### What to do
• 1. From the clean coal text below, list every challenge it says all proposed alternative energy sources face.
• 2. For each statement, say whether the clean coal text below agrees (yes or no), and quote the words of the text that decide it. (a) The demonstration project costs $70 million. (b) Coal-fired plants supply about 20 percent of the nation's electricity. (c) Alstom is a German company.

November 02, 2009 @ 11:15 PM

For years, we have been hearing about "clean coal," sparking an often polarized debate about whether the idea is practical or even possible.

Now a new project at American Electric Power's Mountaineer Plant in Mason County is on the front lines of exploring whether one highly-touted clean coal technology will really work.

For West Virginia, where future of the coal industry is critical to the state economy, the stakes are clearly very high. But the project is equally important for the nation, as we struggle with how to improve air quality without crippling our energy supply or productivity.

The $70 million "demonstration" project is a joint effort of AEP and a French company, Alstom, which developed this carbon capture and sequestration technology. In a nutshell, the process will remove carbon dioxide from the coal-fired power plant's emissions, process it and pump it deep into the earth for storage.

The initial phase of the project will handle only a small part of the plant's emissions, underscoring one of the concerns that the whole idea will be too expensive for commercial use. The other big concern is whether storing all that carbon dioxide underground is really safe.

But expense, capacity and environmental impact are the challenges for all the proposed alternative energy sources, from nuclear to solar to wind.

Success with cleaner coal could be a big win for the United States because coal-to-electric has the capacity to meet the nation's tremendous power demands. Coal-fired plants currently account for about 50 percent of the nation's electricity.

Wind, for example, produces only about 1 percent of the nation's power, and ramping that up to 20 percent by 2030 will require a huge expansion of wind farms that have environmental concerns of their own. The Altamont Pass wind complex in California has killed thousands of birds flying into its 5,400 turbines, USA Today has reported, leading some avian experts to worry that adding more and more turbines could eliminate entire species of birds.

So, while some environmental groups will say "clean coal" is an oxymoron, and some coal operators will say global warming is a hoax and power plants are fine the way they are, we applaud the effort in Mason County to test the effectiveness of this new technology.

Good luck with carbon capture in New Haven, W.Va.

### Data to examine
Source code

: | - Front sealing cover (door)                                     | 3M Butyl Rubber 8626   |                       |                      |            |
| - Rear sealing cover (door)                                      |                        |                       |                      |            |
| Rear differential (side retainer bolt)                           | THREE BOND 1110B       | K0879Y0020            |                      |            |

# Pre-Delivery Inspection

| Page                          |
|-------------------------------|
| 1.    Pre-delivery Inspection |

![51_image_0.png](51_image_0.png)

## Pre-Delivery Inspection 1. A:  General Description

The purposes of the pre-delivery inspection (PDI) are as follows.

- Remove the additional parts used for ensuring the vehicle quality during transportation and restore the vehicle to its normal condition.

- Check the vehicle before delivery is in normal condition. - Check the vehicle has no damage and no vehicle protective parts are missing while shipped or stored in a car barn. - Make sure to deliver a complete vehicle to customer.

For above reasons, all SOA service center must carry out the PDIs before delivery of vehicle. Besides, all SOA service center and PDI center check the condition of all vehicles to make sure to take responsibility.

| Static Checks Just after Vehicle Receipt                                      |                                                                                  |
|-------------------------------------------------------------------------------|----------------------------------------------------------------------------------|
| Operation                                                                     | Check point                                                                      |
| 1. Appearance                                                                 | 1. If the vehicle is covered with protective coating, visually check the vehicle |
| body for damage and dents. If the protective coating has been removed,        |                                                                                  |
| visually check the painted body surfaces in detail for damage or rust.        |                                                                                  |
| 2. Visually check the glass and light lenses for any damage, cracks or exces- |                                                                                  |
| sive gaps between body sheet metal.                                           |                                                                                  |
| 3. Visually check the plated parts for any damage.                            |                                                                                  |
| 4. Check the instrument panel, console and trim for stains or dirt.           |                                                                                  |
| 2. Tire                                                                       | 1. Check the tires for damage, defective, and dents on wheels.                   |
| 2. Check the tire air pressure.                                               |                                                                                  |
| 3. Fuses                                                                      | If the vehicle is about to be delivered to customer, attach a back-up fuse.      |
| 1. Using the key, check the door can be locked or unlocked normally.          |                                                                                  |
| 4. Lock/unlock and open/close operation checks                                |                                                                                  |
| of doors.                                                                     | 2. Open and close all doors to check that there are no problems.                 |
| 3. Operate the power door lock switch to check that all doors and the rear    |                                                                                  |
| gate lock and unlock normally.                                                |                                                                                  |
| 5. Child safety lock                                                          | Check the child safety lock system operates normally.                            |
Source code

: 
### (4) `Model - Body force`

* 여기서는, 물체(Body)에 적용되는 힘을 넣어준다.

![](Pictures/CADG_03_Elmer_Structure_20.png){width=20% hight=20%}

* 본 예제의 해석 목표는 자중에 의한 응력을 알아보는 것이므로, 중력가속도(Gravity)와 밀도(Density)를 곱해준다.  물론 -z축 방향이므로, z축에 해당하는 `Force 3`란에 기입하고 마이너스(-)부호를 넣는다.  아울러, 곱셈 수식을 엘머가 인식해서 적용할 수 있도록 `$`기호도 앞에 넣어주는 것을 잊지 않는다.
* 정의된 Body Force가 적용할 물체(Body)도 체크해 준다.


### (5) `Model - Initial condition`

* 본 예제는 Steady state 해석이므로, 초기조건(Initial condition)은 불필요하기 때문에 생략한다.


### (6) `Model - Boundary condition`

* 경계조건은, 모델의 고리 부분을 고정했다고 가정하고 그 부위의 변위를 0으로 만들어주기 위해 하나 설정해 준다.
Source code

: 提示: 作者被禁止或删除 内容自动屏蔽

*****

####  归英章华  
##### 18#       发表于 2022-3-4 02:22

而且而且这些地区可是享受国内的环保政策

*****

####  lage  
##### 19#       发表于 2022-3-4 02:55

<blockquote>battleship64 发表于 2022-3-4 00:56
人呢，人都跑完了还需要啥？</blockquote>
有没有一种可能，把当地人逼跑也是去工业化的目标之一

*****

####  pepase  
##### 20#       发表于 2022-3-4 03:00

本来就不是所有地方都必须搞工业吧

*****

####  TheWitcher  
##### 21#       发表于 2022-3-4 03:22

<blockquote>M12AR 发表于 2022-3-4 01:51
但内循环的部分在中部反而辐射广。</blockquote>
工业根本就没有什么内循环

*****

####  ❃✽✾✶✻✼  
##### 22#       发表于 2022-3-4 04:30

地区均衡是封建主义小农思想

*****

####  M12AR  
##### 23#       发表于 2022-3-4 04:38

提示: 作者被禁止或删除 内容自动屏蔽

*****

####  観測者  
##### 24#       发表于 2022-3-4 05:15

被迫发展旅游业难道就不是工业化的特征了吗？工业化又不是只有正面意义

### Answers to this exercise
• 1. expense, capacity, environmental impact

• 2.
(a) Yes: "The $70 million "demonstration" project"
(b) No: "Coal-fired plants currently account for about 50 percent of the nation's electricity."
(c) No: "a French company, Alstom"